Future Pregnancies After a Cesarean
For decades, the standard approach in the United States was “once a cesarean, always a cesarean.” That changed as research demonstrated that vaginal birth after cesarean, called VBAC, is a safe option for many mothers. From the mid-1980s through the mid-1990s, VBAC rates climbed significantly. They later declined due to concerns about uterine rupture, but the evidence supports VBAC as a viable choice for many women. Success rates for VBAC range from 60-80%, and the risk of uterine rupture is low, approximately 0.3-0.7% for women with one prior low transverse cesarean incision.

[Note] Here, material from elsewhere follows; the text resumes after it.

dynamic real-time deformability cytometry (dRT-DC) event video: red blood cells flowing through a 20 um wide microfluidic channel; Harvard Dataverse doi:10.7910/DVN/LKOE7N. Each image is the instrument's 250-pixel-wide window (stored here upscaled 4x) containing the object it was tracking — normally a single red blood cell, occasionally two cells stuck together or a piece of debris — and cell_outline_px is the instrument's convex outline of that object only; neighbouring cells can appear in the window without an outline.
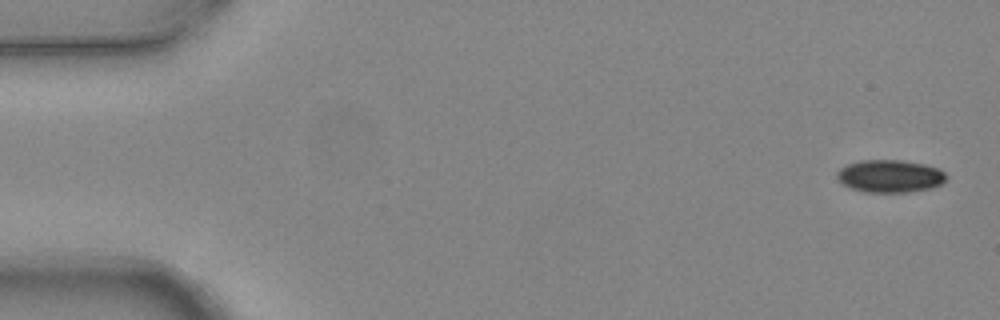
{"species": "common noctule bat (a hibernating species)", "species_latin": "Nyctalus noctula", "temperature_condition": "warm", "stored_images_in_passage": 6, "camera_frame_rate_fps": 3000, "um_per_image_px": 0.085, "animal": {"sex": "female", "body_mass_g": 24.6, "forearm_length_mm": 56.2}, "frame": {"image": 1, "passage_image": 1, "time_ms": 0.0, "image_size_px": [1000, 320], "cell_outline_px": [[948, 176], [940, 184], [928, 188], [908, 192], [864, 192], [840, 184], [836, 176], [836, 172], [840, 168], [848, 164], [860, 160], [900, 160], [924, 164], [936, 168], [944, 172]], "centroid_in_image_um": [75.59, 14.97], "position_along_channel_um": 9.4, "area_um2": 20.69}}
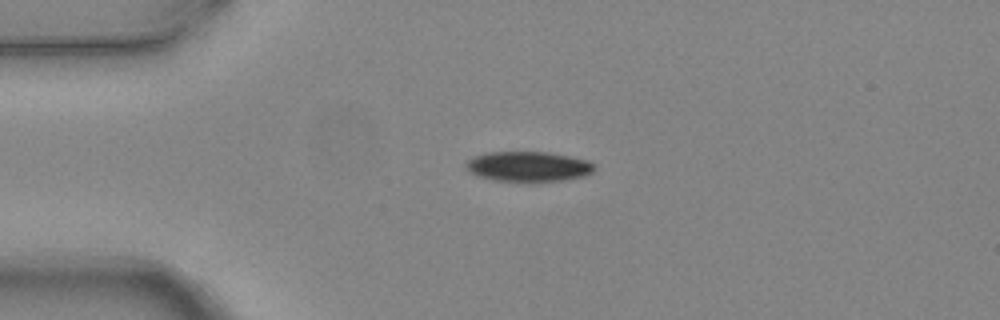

Not everyone is a candidate for VBAC. A classical (vertical) uterine incision carries a higher risk of rupture, and VBAC is generally not recommended in that case. Other factors that influence your eligibility include the type of incision, how your incision was closed, your overall health, and the reason for your first cesarean. VBAC is an important topic that deserves more than a brief overview. This is a topic we will cover in more depth in the future. In the meantime, a great resource to start with is the VBAC Facts website, which provides evidence-based information to help you navigate your options.
Options for a More Family-Centered Cesarean
If you know you are having a cesarean, or if you want to be prepared for one as part of your backup plan, you should know that you have more options than the conventional surgical experience. A gentle cesarean, also called a family-centered cesarean, involves modifications that can make the experience feel more personal. We cover this topic in depth in this episode, including clear drapes, immediate skin-to-skin in the operating room, a slower delivery, and vaginal seeding. If you want to know what is possible in a cesarean, that episode will walk you through everything.
Preparing for a Cesarean Birth
Whether a cesarean is your plan or your backup plan, preparation makes a real difference. If you are planning a vaginal birth, create a backup birth plan that covers your preferences for a cesarean. One in three babies is born via cesarean, and having a plan will help you maintain confidence and autonomy if your birth takes an unexpected turn. If you know you are having a cesarean, you can build your entire birth plan around that.
The Pregnancy Podcast has many resources to help you create your birth plan:
- Get a copy of my birth plan
- Your Birth Plan book
- Guide to Creating Your Birth Plan
- Become a Premium Member for access to the entire back catalog of episodes ad-free and a copy of the Your Birth Plan book
It is essential to discuss your preferences with your care provider ahead of time and ensure you are on the same page. The number one reason birth plans fail is that expecting parents do not involve their care provider in the process.
Talking to Your Doctor or Midwife
Your care provider is your partner in this process. If you have questions or concerns about cesarean birth, bring them up at your prenatal appointments. You can always ask about the cesarean rate of your provider or the hospital where you plan to deliver. Ask what circumstances would lead your doctor to recommend a cesarean. Ask how they handle situations like a non-progressing labor and whether they try alternatives before moving to surgery.
The more you communicate with your doctor or midwife during pregnancy, the more confident you will be if the conversation comes up during labor. You and your care provider share the same goal: a safe and healthy delivery for both you and your baby. The best birth experiences happen when you work as a team.